#### Raw records ####

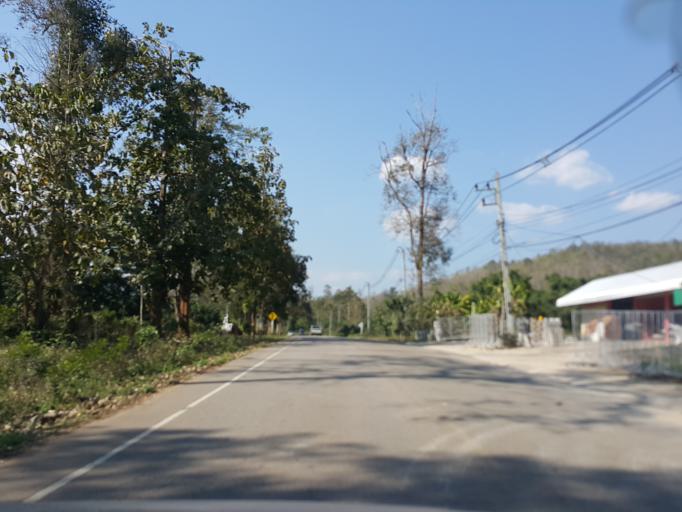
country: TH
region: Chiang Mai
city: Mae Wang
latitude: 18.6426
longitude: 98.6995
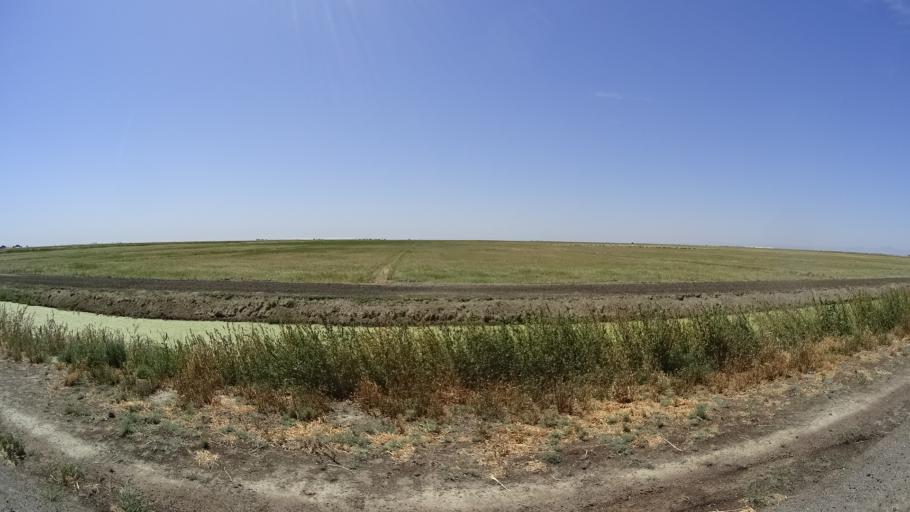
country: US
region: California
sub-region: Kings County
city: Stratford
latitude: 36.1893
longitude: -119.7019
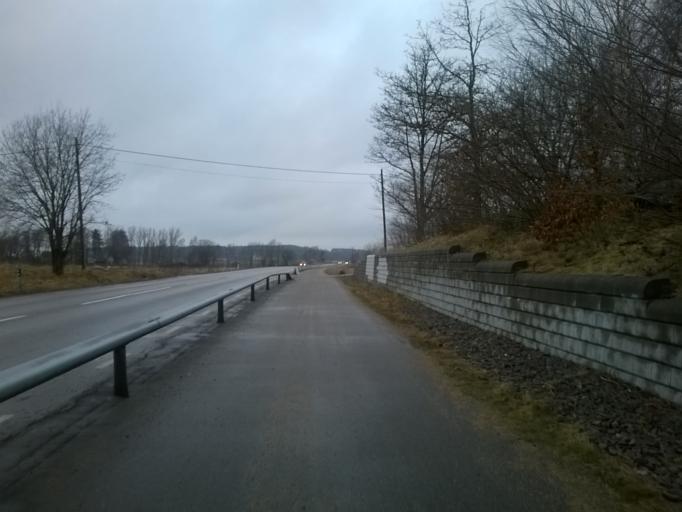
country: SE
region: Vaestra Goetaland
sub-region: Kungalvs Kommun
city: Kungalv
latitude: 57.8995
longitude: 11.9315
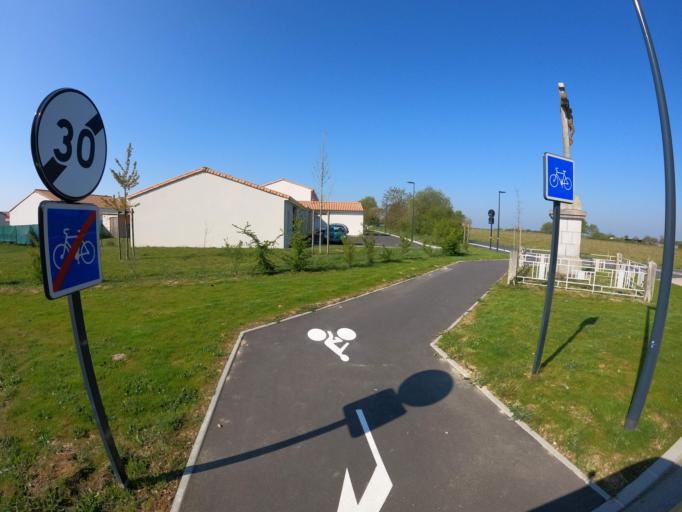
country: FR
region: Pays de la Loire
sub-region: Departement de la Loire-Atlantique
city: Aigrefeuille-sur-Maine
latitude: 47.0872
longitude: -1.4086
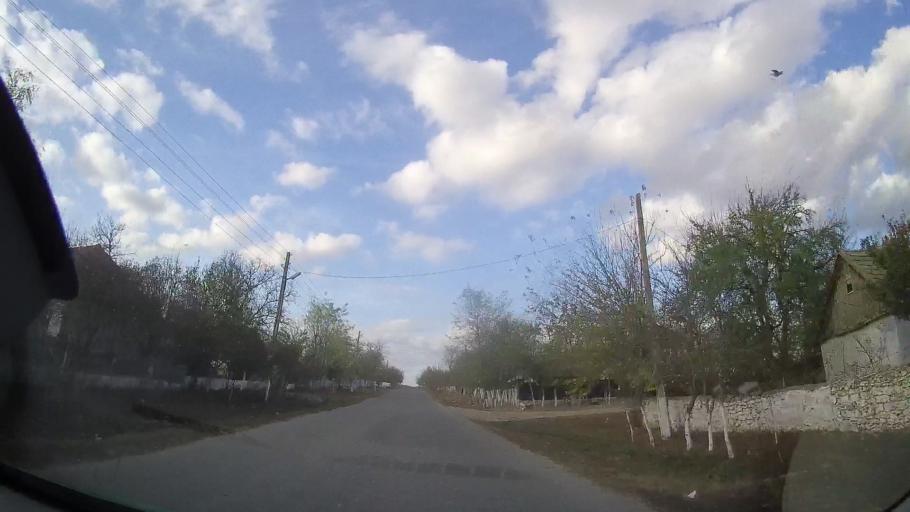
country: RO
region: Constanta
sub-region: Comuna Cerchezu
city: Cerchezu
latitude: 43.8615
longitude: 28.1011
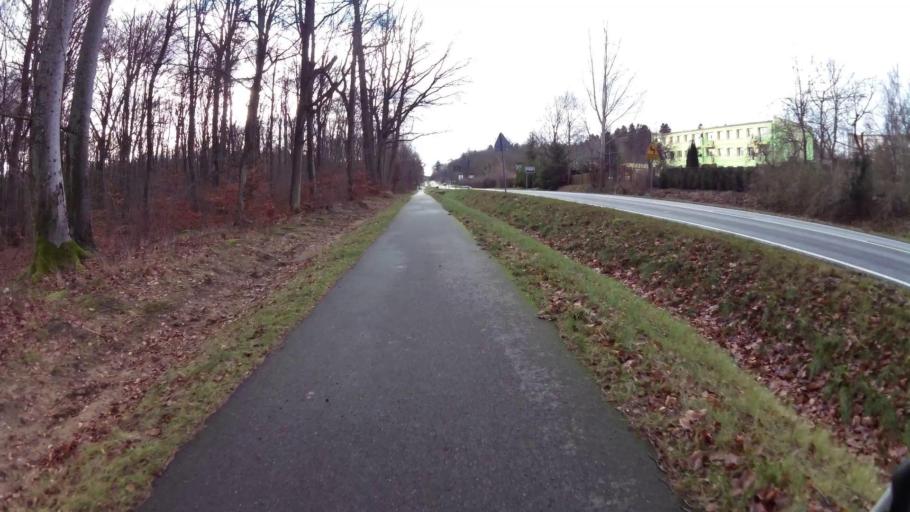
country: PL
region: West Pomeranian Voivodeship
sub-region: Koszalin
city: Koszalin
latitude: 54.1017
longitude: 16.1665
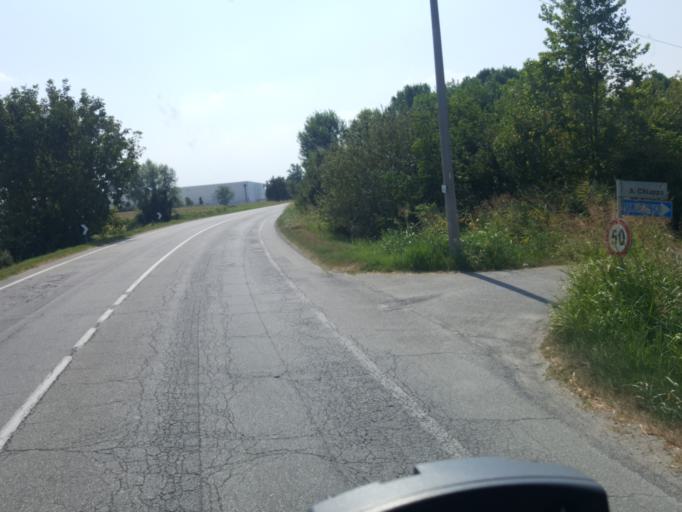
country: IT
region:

####

Aim: Copy these rows, substituting "lat" for each "latitude" and leaving everything else unchanged. Don't include the pictures.

Answer for this exercise:
country: TH
region: Chiang Mai
city: Mae Wang
lat: 18.6426
longitude: 98.6995
country: US
region: California
sub-region: Kings County
city: Stratford
lat: 36.1893
longitude: -119.7019
country: SE
region: Vaestra Goetaland
sub-region: Kungalvs Kommun
city: Kungalv
lat: 57.8995
longitude: 11.9315
country: FR
region: Pays de la Loire
sub-region: Departement de la Loire-Atlantique
city: Aigrefeuille-sur-Maine
lat: 47.0872
longitude: -1.4086
country: RO
region: Constanta
sub-region: Comuna Cerchezu
city: Cerchezu
lat: 43.8615
longitude: 28.1011
country: PL
region: West Pomeranian Voivodeship
sub-region: Koszalin
city: Koszalin
lat: 54.1017
longitude: 16.1665
country: IT
region:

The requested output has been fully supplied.